Characteristically, the feisty Patel is not going to go down without a fight. Her allies claim that sections of the civil service are trying to undermine the home secretary, and that “dark forces” are trying to influence the Cabinet Office inquiry into her conduct at the Home Office. This is yet another example of the Johnson government taking a leaf out of the Trump playbook, in an echo of the president’s equally ludicrous conspiracy theory about a “deep state” in Washington undermining his administration.
In politics, you reap what you sow. You cannot run a department of 35,000 civil servants, such as the Home Office, with three trusted special advisers. The Johnson government needs to put its Trump-like paranoia to one side and work with officials, the overwhelming majority of whom want to deliver for the government of the day, whatever its political hue.

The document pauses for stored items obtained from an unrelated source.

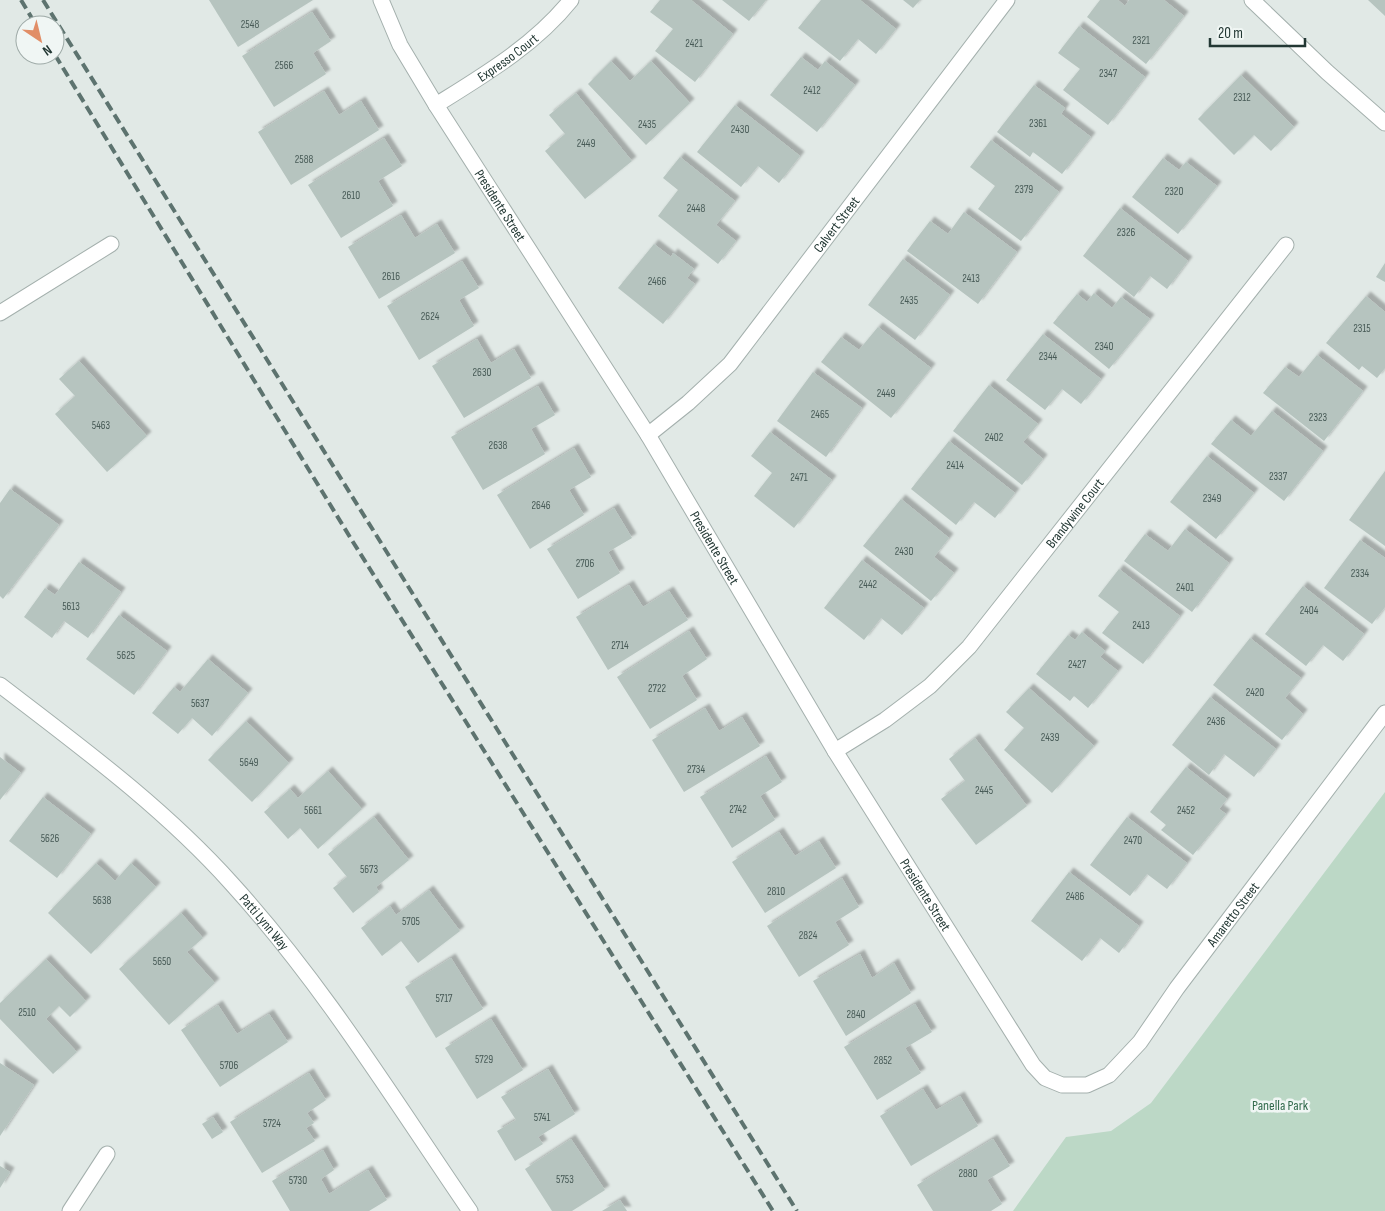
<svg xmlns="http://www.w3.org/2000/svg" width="1385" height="1211" viewBox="0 0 1385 1211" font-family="'Sofia Sans Condensed',sans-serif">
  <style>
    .green { fill: #bcd8c6 }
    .building { fill: #b6c4bf; filter: url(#shadow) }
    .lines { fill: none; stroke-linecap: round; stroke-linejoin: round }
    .service-casing { stroke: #a4b0ad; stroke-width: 17 }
    .minor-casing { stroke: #a4b0ad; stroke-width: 17 }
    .tertiary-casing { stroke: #a4b0ad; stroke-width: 17 }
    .service { stroke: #fff; stroke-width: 15 }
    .minor { stroke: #fff; stroke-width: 15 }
    .tertiary { stroke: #fff; stroke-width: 15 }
    .rail { stroke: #5d736f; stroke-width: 4; stroke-dasharray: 10 5; stroke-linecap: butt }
    .labels { text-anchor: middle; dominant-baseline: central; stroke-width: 5; stroke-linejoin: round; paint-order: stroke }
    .number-label { font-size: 11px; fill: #485b57 }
    .street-label { font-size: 14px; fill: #233834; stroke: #f0f6f4 }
    .park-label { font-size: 14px; fill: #326a4c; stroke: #f0f6f4 }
  </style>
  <defs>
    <filter id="shadow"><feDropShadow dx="4.5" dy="-4.5" stdDeviation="1" flood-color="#0004"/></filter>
  </defs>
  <rect width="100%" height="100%" fill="#e1e9e6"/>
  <polygon class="green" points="1385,792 1385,1211 1013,1211 1066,1137 1111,1131 1151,1103"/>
  <g class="building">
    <polygon points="209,0 313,0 238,47"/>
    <polygon points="660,0 691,0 733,34 695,82 655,51 673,29 650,12"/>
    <polygon points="722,0 766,0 749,21"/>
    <polygon points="821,0 860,0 896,29 876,54 858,39 840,61 798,28"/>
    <polygon points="903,0 920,0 913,8"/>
    <polygon points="1100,0 1118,0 1125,6 1129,0 1164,0 1184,16 1146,64 1087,17"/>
    <polygon points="1368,0 1385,0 1385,16"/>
    <polygon points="312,12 331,41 313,53 326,74 274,107 242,56"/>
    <polygon points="1079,26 1145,77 1108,125 1063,90 1080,69 1058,53"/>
    <polygon points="801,57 818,70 825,61 855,85 817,132 770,95"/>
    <polygon points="611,61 630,81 651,61 690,103 646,145 588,84"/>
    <polygon points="1241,75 1294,127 1271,151 1254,135 1234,155 1198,119"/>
    <polygon points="1034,85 1065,108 1061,114 1091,137 1062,174 1033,152 1030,157 997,132"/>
    <polygon points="324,91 339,115 361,101 379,130 291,185 258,132"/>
    <polygon points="576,93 632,161 585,199 545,151 565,134 549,115"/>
    <polygon points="735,105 800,156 779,183 758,166 741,187 697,152"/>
    <polygon points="384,138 402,166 378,181 393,206 341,238 308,185"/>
    <polygon points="991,140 1059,192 1021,241 978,209 995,186 970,167"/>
    <polygon points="680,157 735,201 716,225 736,241 718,264 658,216 678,190 663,178"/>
    <polygon points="1163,158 1179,170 1186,162 1217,186 1178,234 1132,197"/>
    <polygon points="1120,208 1188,261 1167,289 1150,276 1134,297 1083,256"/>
    <polygon points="964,212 1017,252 978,304 907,251 930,221 948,234"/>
    <polygon points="401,215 415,238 437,224 455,253 379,299 348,247"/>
    <polygon points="654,244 671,257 673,253 694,269 687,278 695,284 663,324 618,288"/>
    <polygon points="903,259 950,295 915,340 868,305"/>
    <polygon points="462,261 479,288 459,300 474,326 419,360 387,306"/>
    <polygon points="1385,263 1385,282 1376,277"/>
    <polygon points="1094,293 1112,308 1121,297 1150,319 1109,369 1053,323 1077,294 1087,302"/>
    <polygon points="1366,296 1385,312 1385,368 1377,378 1362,366 1359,370 1326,343"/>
    <polygon points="878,327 931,368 891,418 821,362 841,337 859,350"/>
    <polygon points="1043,334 1101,379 1081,404 1062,389 1045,410 1006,380"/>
    <polygon points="477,339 491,363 514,349 531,378 464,418 432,366"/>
    <polygon points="1317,355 1363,391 1324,441 1263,393 1285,367 1299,377"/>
    <polygon points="79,361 147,436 107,472 55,414 75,396 59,379"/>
    <polygon points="813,372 862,408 826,457 777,421"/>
    <polygon points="989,385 1038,424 1023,442 1043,459 1022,485 953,431"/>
    <polygon points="538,386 555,415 531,429 545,454 483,490 451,437"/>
    <polygon points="1272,411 1323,451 1284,501 1211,444 1231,420 1251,436"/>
    <polygon points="770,432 832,480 794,528 754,496 772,473 751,456"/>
    <polygon points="949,441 1015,493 995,518 974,502 956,525 911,489"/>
    <polygon points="574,448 591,477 569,490 584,515 530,549 497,495"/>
    <polygon points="1207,456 1254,493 1216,539 1170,502"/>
    <polygon points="1385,471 1385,546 1349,520"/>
    <polygon points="10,489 59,525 3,599 0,596 0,503"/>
    <polygon points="901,499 949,538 934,557 954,573 931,601 863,546"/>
    <polygon points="614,508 632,538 608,552 620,573 578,599 547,549"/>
    <polygon points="1185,529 1229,563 1192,612 1124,561 1145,534 1168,551"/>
    <polygon points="1360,540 1385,558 1385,607 1372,624 1324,588"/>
    <polygon points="862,560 924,608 902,635 881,618 864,640 824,608"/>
    <polygon points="79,562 121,592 88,638 64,621 52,638 24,617 45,588 55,595"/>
    <polygon points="1119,569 1180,616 1143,664 1102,633 1119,612 1098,596"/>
    <polygon points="629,585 643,607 669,591 688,620 608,670 576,617"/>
    <polygon points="1303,586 1364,634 1343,661 1323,645 1306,666 1265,634"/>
    <polygon points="119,615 167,651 134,695 86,659"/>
    <polygon points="689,631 707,659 682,676 697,700 650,729 617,677"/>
    <polygon points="1082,632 1105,651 1100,657 1118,671 1088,708 1074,696 1070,701 1036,674 1068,635 1075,640"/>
    <polygon points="1250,638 1301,678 1285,698 1303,714 1282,740 1213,685"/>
    <polygon points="208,659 248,693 212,736 192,718 178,734 152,713 174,687 180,692"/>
    <polygon points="1029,688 1094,746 1052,793 1004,750 1024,728 1006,712"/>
    <polygon points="1210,697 1276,749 1254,777 1224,754 1209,775 1172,745"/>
    <polygon points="705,708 719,731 742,717 760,746 684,792 652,740"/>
    <polygon points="246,721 289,763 252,802 208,760"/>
    <polygon points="975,738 1027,806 976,845 941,799 965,781 949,759"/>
    <polygon points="766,756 782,782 760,796 775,820 732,848 700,797"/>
    <polygon points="0,757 21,773 0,800"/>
    <polygon points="1186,767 1227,799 1219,809 1226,814 1193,855 1161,830 1166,825 1150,812"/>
    <polygon points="328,771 362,809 318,849 300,828 288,839 264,812 290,789 298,798"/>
    <polygon points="43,797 91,834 57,878 9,841"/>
    <polygon points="374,817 409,860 376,887 379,892 353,913 333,888 347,877 328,854"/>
    <polygon points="1127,817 1187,863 1167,889 1147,874 1130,896 1090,865"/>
    <polygon points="779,832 795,856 819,841 836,868 765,913 732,862"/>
    <polygon points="96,863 115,881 131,863 156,887 91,954 48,913"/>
    <polygon points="1069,872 1139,926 1119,953 1100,938 1082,961 1031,921"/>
    <polygon points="842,878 859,907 835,922 849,945 799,977 767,926"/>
    <polygon points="429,890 460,931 418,963 401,941 382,956 361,928 390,906 396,915"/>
    <polygon points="181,913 203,938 187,952 215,983 169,1025 119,969"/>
    <polygon points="860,954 872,978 894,963 911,993 846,1036 813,981"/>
    <polygon points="451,958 483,1009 436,1038 405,987"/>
    <polygon points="46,959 86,1001 70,1017 59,1006 46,1019 77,1052 53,1074 0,1019 0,1003"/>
    <polygon points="915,1004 932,1032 905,1048 921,1073 877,1100 844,1047"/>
    <polygon points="218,1005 237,1034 269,1014 288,1042 220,1087 181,1030"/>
    <polygon points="491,1019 523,1070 477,1099 445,1048"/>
    <polygon points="0,1063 34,1085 0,1136"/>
    <polygon points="548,1069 575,1114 538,1137 543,1144 515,1161 497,1131 516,1120 501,1097"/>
    <polygon points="309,1073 326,1100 307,1113 314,1123 306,1128 315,1141 262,1173 230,1122"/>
    <polygon points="923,1089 936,1110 960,1096 978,1126 911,1166 880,1116"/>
    <polygon points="213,1117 223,1132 212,1139 202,1124"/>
    <polygon points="571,1139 605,1190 572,1211 552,1211 525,1169"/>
    <polygon points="993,1139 1010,1166 987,1180 1002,1204 991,1211 933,1211 917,1185"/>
    <polygon points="323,1150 334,1170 321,1179 329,1194 368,1170 387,1200 369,1211 290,1211 272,1181"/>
    <polygon points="0,1166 10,1172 0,1188"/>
    <polygon points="620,1200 627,1211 602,1211"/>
  </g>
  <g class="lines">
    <defs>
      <polyline id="service" points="0,313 111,244"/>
      <g id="minor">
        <path id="s1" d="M381,0L400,45L436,105L648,435L835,751L1033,1065L1045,1078L1062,1085H1087L1109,1075L1140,1042L1177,988L1385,713"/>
        <path id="s2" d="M436,105C484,75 535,45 571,0"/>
        <path id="s3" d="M648,435L688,403L730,364L1007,0"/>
        <path id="s4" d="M0,685C81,747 164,808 232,884C323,984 394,1100 470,1211"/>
        <path id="s5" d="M835,751L885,720L930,686L969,647L1286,245"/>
        <polyline points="70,1211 107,1154"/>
      </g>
      <polyline id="tertiary" points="1252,0 1327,72 1385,123"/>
    </defs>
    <use href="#service" class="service-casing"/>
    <use href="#minor" class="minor-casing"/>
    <use href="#tertiary" class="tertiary-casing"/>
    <use href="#service" class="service"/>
    <use href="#minor" class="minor"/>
    <use href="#tertiary" class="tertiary"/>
    <g class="rail">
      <polyline points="21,0 36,25"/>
      <polyline points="43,0 797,1211"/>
      <polyline points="55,55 353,542 773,1211"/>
    </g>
  </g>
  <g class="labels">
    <g class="number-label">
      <text x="250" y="24">2548</text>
      <text x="1141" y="40">2321</text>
      <text x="694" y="43">2421</text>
      <text x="284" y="65">2566</text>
      <text x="1108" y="73">2347</text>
      <text x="812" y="90">2412</text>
      <text x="1242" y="97">2312</text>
      <text x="1038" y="123">2361</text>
      <text x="647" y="124">2435</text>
      <text x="740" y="129">2430</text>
      <text x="586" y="143">2449</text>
      <text x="304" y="159">2588</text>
      <text x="1024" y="189">2379</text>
      <text x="1174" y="191">2320</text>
      <text x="351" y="195">2610</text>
      <text x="696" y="208">2448</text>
      <text x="1126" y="232">2326</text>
      <text x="391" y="276">2616</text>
      <text x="971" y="278">2413</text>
      <text x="657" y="281">2466</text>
      <text x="909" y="300">2435</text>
      <text x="430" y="316">2624</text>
      <text x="1362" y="328">2315</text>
      <text x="1104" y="346">2340</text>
      <text x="1048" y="356">2344</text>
      <text x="482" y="372">2630</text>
      <text x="886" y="393">2449</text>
      <text x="820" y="414">2465</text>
      <text x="1318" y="417">2323</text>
      <text x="101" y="425">5463</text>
      <text x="994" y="437">2402</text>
      <text x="498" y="445">2638</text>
      <text x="955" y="465">2414</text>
      <text x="1278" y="476">2337</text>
      <text x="799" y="477">2471</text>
      <text x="1212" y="498">2349</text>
      <text x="541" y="505">2646</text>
      <text x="904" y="551">2430</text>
      <text x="585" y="563">2706</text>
      <text x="1360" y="573">2334</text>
      <text x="868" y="584">2442</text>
      <text x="1185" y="587">2401</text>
      <text x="71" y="606">5613</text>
      <text x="1309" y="610">2404</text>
      <text x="1141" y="625">2413</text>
      <text x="620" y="645">2714</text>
      <text x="126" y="655">5625</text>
      <text x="1077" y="664">2427</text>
      <text x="657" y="688">2722</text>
      <text x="1255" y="692">2420</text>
      <text x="200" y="703">5637</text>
      <text x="1216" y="721">2436</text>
      <text x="1050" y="737">2439</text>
      <text x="249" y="762">5649</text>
      <text x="696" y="769">2734</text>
      <text x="984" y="790">2445</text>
      <text x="738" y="809">2742</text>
      <text x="313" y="810">5661</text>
      <text x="1186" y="810">2452</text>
      <text x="50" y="838">5626</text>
      <text x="1133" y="840">2470</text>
      <text x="369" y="869">5673</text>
      <text x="776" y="891">2810</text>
      <text x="1075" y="896">2486</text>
      <text x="102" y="900">5638</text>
      <text x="411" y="921">5705</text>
      <text x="808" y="935">2824</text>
      <text x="162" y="961">5650</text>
      <text x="444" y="998">5717</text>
      <text x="27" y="1012">2510</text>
      <text x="856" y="1014">2840</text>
      <text x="484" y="1059">5729</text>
      <text x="883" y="1060">2852</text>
      <text x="229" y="1065">5706</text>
      <text x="542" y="1117">5741</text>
      <text x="272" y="1123">5724</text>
      <text x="968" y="1173">2880</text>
      <text x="565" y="1179">5753</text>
      <text x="298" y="1180">5730</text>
    </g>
    <g class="street-label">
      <text stroke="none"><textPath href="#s2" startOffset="86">Expresso Court</textPath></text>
      <text stroke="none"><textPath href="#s1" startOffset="238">Presidente Street</textPath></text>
      <text stroke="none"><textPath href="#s3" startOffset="284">Calvert Street</textPath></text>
      <text stroke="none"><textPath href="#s5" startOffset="341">Brandywine Court</textPath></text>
      <text stroke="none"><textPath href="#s1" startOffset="642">Presidente Street</textPath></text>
      <text stroke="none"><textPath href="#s1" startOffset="1048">Presidente Street</textPath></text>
      <text stroke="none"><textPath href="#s1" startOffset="1538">Amaretto Street</textPath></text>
      <text stroke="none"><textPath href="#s4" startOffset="356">Patti Lynn Way</textPath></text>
    </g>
    <g class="park-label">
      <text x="1280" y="1105">Panella Park</text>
    </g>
  </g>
  <g transform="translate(40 40) rotate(145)"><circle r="24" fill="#f0f6f4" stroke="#9eaaa7"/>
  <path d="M0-4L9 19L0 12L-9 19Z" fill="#e18e67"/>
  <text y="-8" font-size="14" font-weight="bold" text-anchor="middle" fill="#233834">N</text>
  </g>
  <path d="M1210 38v8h95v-8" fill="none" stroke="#233834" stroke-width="2.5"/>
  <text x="1218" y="38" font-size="15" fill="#233834" stroke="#f0f6f4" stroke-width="4" paint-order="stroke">20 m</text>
</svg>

True, Team Boris is not the first administration to doubt the civil service’s loyalty. In 1997, the incoming Blair government needlessly forced out the director of communications in almost every Whitehall department, wrongly believing they were Conservative sympathisers after 18 years of Tory rule. Crucially, however, Blair did tell his team to “work with them [civil servants], not against them.” Johnson should do the same.
After the latest allegations about her time at DfID, there are signs that support for Patel in her own party is waning. At lunchtime on Monday, Downing Street ruled out an inquiry into her behaviour. By 3.30pm, one had been announced. Some Tory backbenchers who loyally parroted lines from the whips in support of her in the Commons on Monday privately wonder if they did the right thing.
The torrent of claims reinforces the need for a proper, independent, judge-led inquiry, not the one launched by the Cabinet Office, headed by Michael Gove, who praised Patel in the Commons while announcing the investigation. Its terms of reference remain murky. Gove implied it would look into claims about Patel at other departments as well as the Home Office, but this has not been confirmed. It’s not even certain an inquiry report will be published.
Ministers cannot claim to be determined to stamp out the bullying of parliamentary staff and yet remain judge and jury when such allegations are made against fellow ministers. Nor should the fate of a minister whose career hangs by a thread be decided on the basis of which side of the Brexit divide they were on.